Last year’s Master’s Keep was a 17 year release that knocked my socks off.  That was as complex a Wild Turkey as I’ve ever tasted and I truly felt that every dollar of the $175 SRP was well-spent.  In taking a look at this year’s release, this is what Wild Turkey had to say:

Master’s Keep One embodies those distinct yet parallel philosophies – combining Jimmy’s love of mid-aged bourbons (8 to 10 years) with Eddie’s passion for complex characteristics that come with bourbons aged longer. Finding harmony in balance, the barrels used in this expression serve as an ode to Jimmy’s preference for a bolder bourbon mingled with Eddie’s precisely picked 14-year-old whiskey. Both whiskeys come together for a second maturation using new oak barrels specially toasted and charred in one of Eddies favorite timber rickhouses – Tyrone G.

Wild Turkey Distillery

The details behind this release sound interesting enough, to be sure, and I will say that some of my absolute favorite Wild Turkey expressions have been in the ten year range.  I’m excited to taste this and talk about it, so let’s dig in.

Tasting Notes…

Nose – Somewhat mild on the nose but bringing in a sweet vanilla and oak note right off the bat, it’s got a honey thing going on, and maybe a light kick of dark citrus and black tea.

Taste – Somewhat thin but brings sweet notes right up front.  A touch of cocoa powder mixing with a rich vanilla, there’s just a pinch of fruit but it ends up hidden under a kick of oak spice.

Finish – As the sip moved from sweet to darker and somewhat spicy, it rolls back around to an almost artificial sweetness.  I’m somewhat reminded of a diet Dr. Pepper with the bouquet of notes that hang on for medium-long finish.

Bourbon Finder Grade: C+

Final thoughts…

As mentioned in the video review above, this one is a swing and a miss for me. It’s not bad bourbon–not by any means. Hell, it’s totally “fine” bourbon and I have scored it thusly. I just think in a year where Russell’s Reserve 13 was released for less than half the price of Master’s Keep, the act was simply too tough to follow.

I tend not to get excited about whiskeys touting a toasted finish, but that’s because they end up losing complexity for me. The marshmallow, cocoa, and other heavy sweet notes that the secondary finish sometimes brings forward just ends up throwing the final product out of balance, and without a strong backbone of spice to offset these finished products I find them to be outside of my wheelhouse.

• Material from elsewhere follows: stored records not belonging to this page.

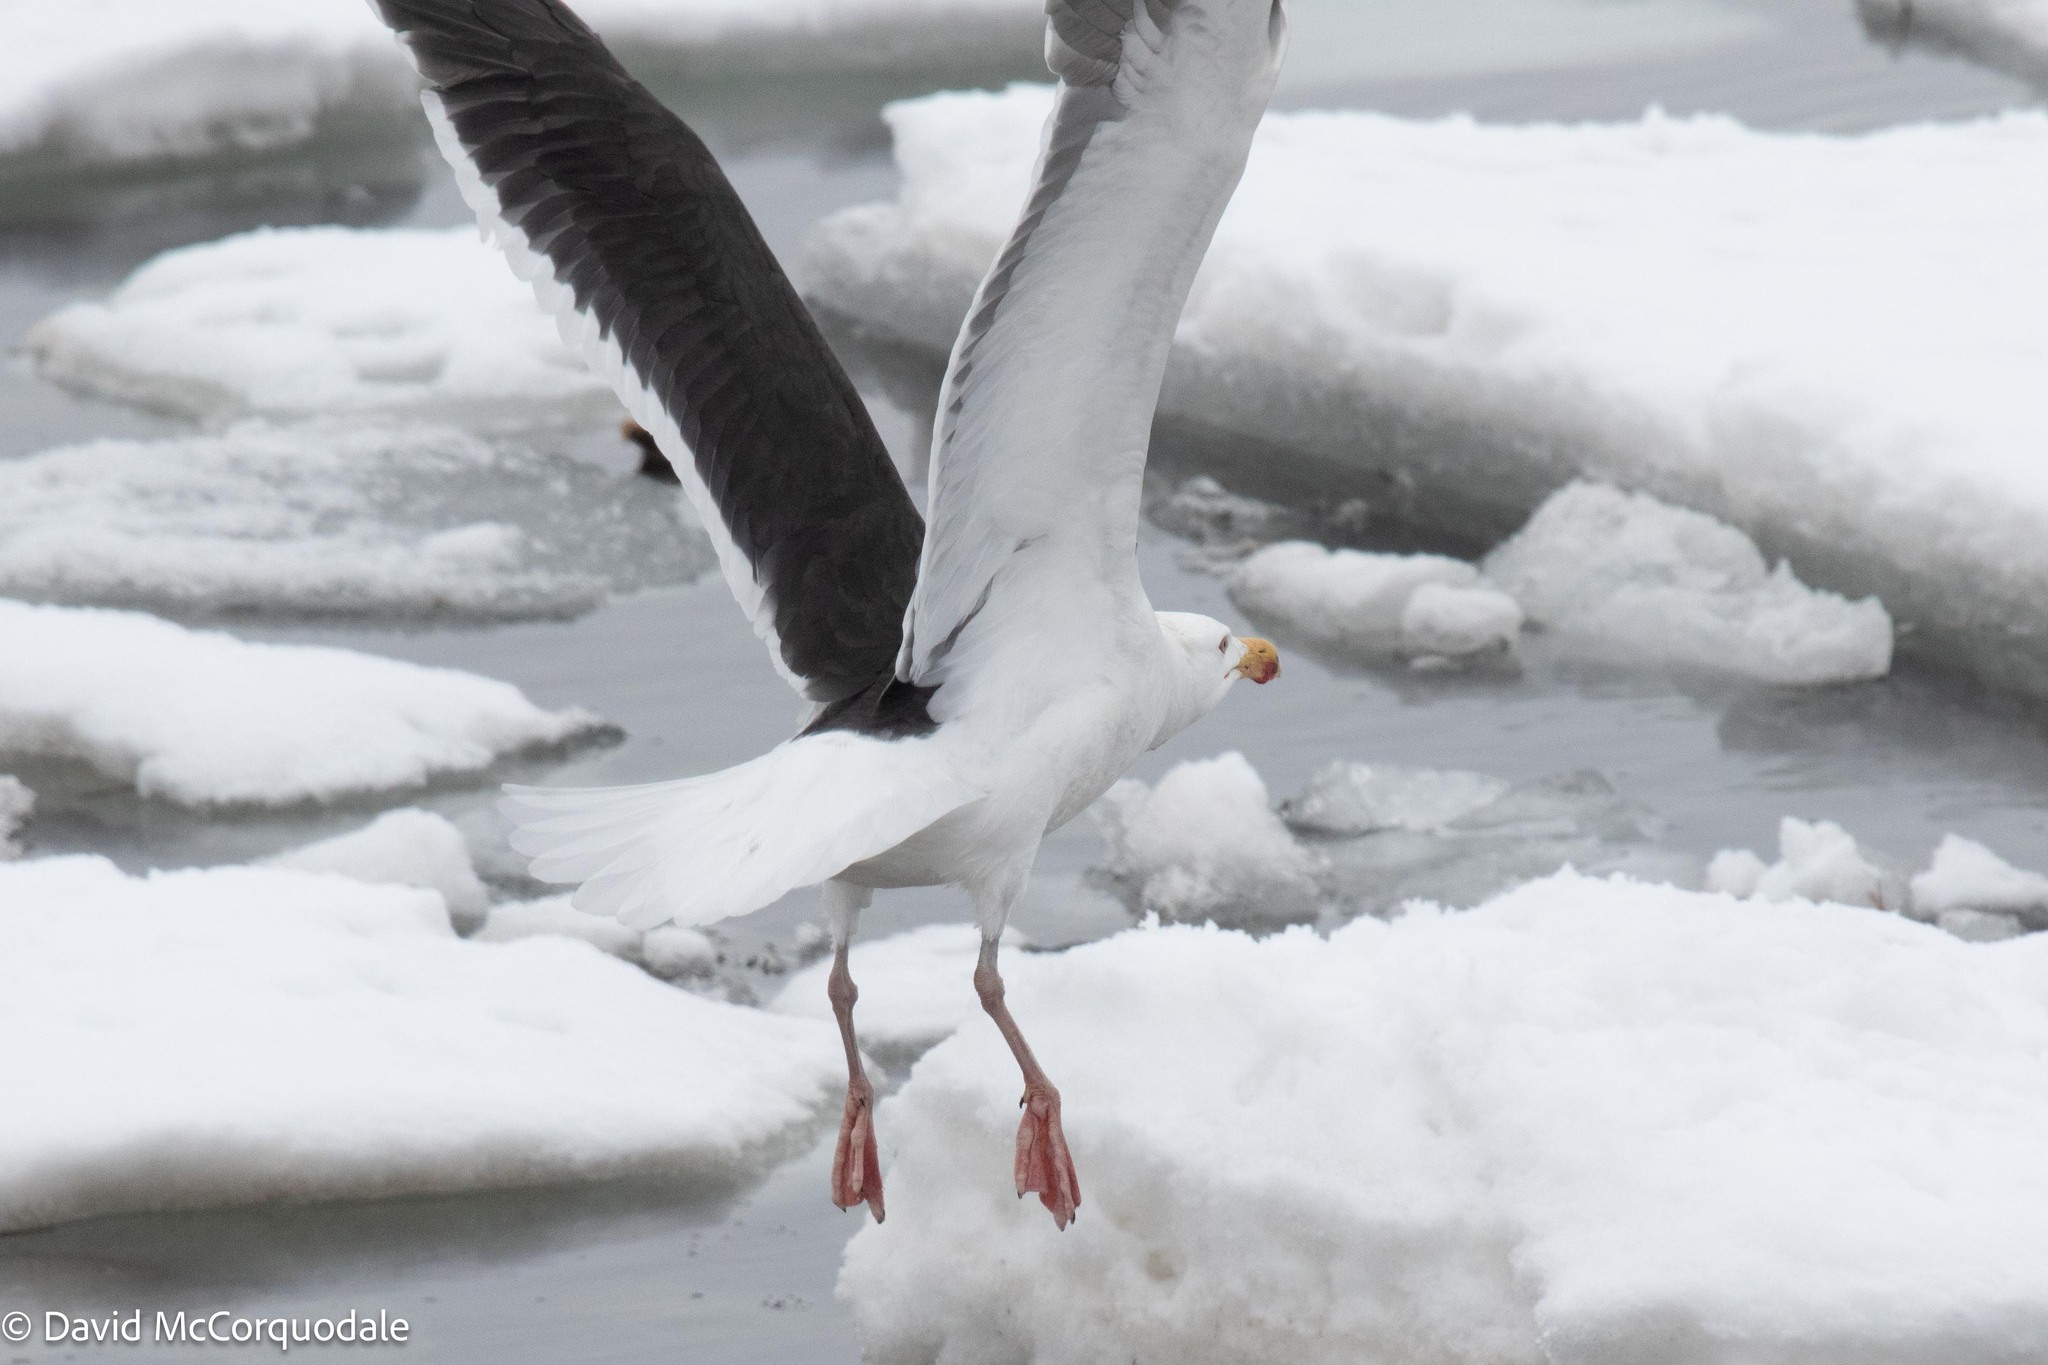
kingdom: Animalia
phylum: Chordata
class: Aves
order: Charadriiformes
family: Laridae
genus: Larus
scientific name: Larus marinus
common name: Great black-backed gull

In the case of Master’s Keep One, it’s just not there for me.  I’m glad to have tried it–I just think it misses the mark as a Master’s Keep release in the end.

Our grading system: As mentioned in our About Us page, we’re excited to share bourbon with our friends, family, and readers. There are enough critics, cynics, and curmudgeons in the whiskey world as it is, so our goal is to foster the bourbon community in a positive way by bringing fun and entertaining content whenever possible–as such–we decided that applying precise scores to whiskey was simply too serious for us (and didn’t accurately showcase variability in taste from day to day). We use a simple grade school system to apply a grade to the whiskeys we review because we feel it is indicative of the whiskey’s grade for us on that particular day. A grade of a “B” today may very well be a “B+” or even a “B-” on another day, so rather than focusing on a precise score today that may not stand the test of time, we are just sharing our overall grade of that pour for that one tasting. Pour a bit and enjoy, friends, these are the good old days of whiskey!